Task: Arrange the text lines from all the records into a single numbered list, skipping blank lines and leaving the pictures out.

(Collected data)
■ ■ ■ ■

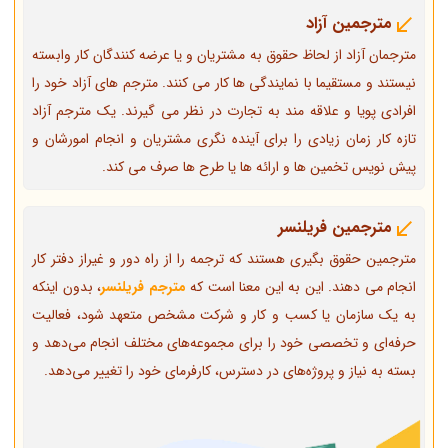
مترجمین آزاد
مترجمان آزاد از لحاظ حقوق به مشتریان و یا عرضه کنندگان کار وابسته
نیستند و مستقیما با نمایندگی ها کار می کنند. مترجم های آزاد خود را
افرادی پویا و علاقه مند به تجارت در نظر می گیرند. یک مترجم آزاد
تازه کار زمان زیادی را برای آینده نگری مشتریان و انجام امورشان و
پیش نویس تخمین ها و ارائه ها یا طرح ها صرف می کند.
مترجمین فریلنسر
مترجمین حقوق بگیری هستند که ترجمه را از راه دور و غیراز دفتر کار
انجام می دهند. این به این معنا است که
مترجم فریلنسر
، بدون اینکه
به یک سازمان یا کسب و کار و شرکت مشخص متعهد شود، فعالیت
حرفه‌ای و تخصصی خود را برای مجموعه‌های مختلف انجام می‌دهد و
بسته به نیاز و پروژه‌های در دسترس، کارفرمای خود را تغییر می‌دهد.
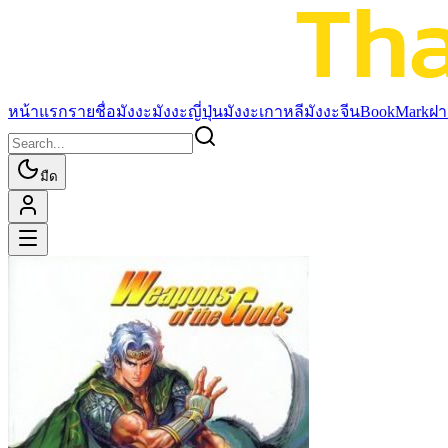
หน้าแรก
รายชื่อมังงะ
มังงะญี่ปุ่น
มังงะเกาหลี
มังงะจีน
BookMark
ฝา
มืด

■ ■ ■ ■

Written answer:
1. مترجمین آزاد
2. مترجمان آزاد از لحاظ حقوق به مشتریان و یا عرضه کنندگان کار وابسته
3. نیستند و مستقیما با نمایندگی ها کار می کنند. مترجم های آزاد خود را
4. افرادی پویا و علاقه مند به تجارت در نظر می گیرند. یک مترجم آزاد
5. تازه کار زمان زیادی را برای آینده نگری مشتریان و انجام امورشان و
6. پیش نویس تخمین ها و ارائه ها یا طرح ها صرف می کند.
7. مترجمین فریلنسر
8. مترجمین حقوق بگیری هستند که ترجمه را از راه دور و غیراز دفتر کار
9. انجام می دهند. این به این معنا است که
10. مترجم فریلنسر
11. ، بدون اینکه
12. به یک سازمان یا کسب و کار و شرکت مشخص متعهد شود، فعالیت
13. حرفه‌ای و تخصصی خود را برای مجموعه‌های مختلف انجام می‌دهد و
14. بسته به نیاز و پروژه‌های در دسترس، کارفرمای خود را تغییر می‌دهد.
15. หน้าแรก
16. รายชื่อมังงะ
17. มังงะญี่ปุ่น
18. มังงะเกาหลี
19. มังงะจีน
20. BookMark
21. ฝา
22. มืด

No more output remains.